■ Records supplied ■
Segment Open

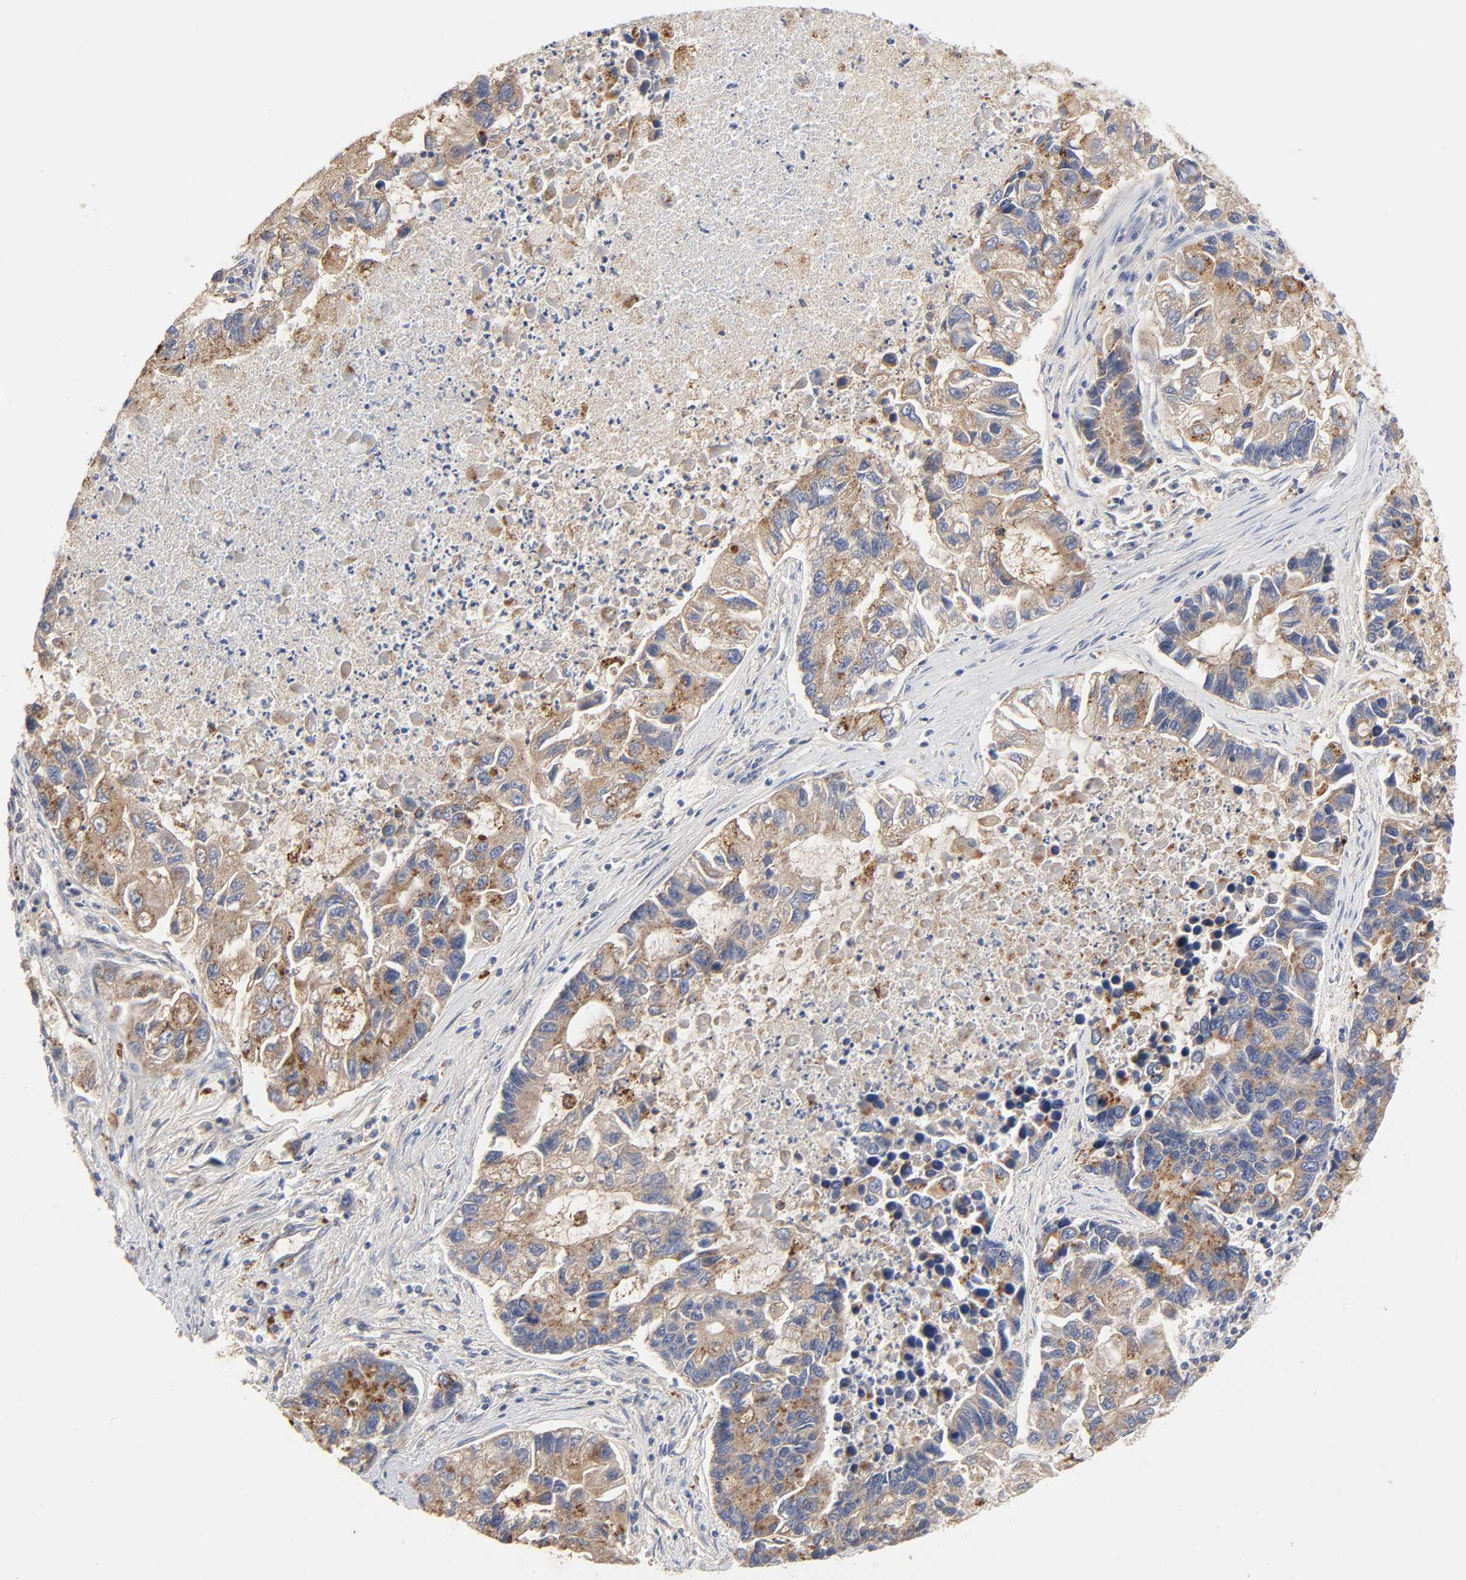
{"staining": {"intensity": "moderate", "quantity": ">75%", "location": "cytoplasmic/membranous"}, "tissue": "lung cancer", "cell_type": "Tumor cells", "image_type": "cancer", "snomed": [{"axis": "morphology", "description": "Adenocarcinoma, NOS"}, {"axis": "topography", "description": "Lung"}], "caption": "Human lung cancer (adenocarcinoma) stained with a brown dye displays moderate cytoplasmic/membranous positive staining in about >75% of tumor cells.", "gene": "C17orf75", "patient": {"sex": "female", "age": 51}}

Segment Closed
Segment Open

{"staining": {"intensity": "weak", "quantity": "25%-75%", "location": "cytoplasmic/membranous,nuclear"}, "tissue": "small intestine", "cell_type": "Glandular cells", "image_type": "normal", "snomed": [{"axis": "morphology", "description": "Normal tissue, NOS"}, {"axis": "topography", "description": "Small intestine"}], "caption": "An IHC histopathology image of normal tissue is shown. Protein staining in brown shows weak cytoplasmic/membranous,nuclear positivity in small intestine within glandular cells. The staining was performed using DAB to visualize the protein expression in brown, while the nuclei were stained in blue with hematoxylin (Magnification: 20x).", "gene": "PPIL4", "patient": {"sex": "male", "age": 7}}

Segment Closed
Segment Open

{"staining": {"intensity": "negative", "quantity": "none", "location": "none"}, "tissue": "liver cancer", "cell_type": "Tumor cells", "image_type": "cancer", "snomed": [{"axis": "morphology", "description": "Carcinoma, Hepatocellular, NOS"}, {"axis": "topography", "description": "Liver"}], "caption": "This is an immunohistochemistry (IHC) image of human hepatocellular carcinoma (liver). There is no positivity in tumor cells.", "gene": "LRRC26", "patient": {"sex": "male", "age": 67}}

Segment Closed

Which lines of the data contain the string "Tumor"? Copy each of them.

■ Your response ■
{"staining": {"intensity": "moderate", "quantity": ">75%", "location": "cytoplasmic/membranous"}, "tissue": "lung cancer", "cell_type": "Tumor cells", "image_type": "cancer", "snomed": [{"axis": "morphology", "description": "Adenocarcinoma, NOS"}, {"axis": "topography", "description": "Lung"}], "caption": "Human lung cancer (adenocarcinoma) stained with a brown dye displays moderate cytoplasmic/membranous positive staining in about >75% of tumor cells.", "gene": "C17orf75", "patient": {"sex": "female", "age": 51}}
{"staining": {"intensity": "negative", "quantity": "none", "location": "none"}, "tissue": "liver cancer", "cell_type": "Tumor cells", "image_type": "cancer", "snomed": [{"axis": "morphology", "description": "Carcinoma, Hepatocellular, NOS"}, {"axis": "topography", "description": "Liver"}], "caption": "This is an immunohistochemistry (IHC) image of human hepatocellular carcinoma (liver). There is no positivity in tumor cells.", "gene": "LRRC26", "patient": {"sex": "male", "age": 67}}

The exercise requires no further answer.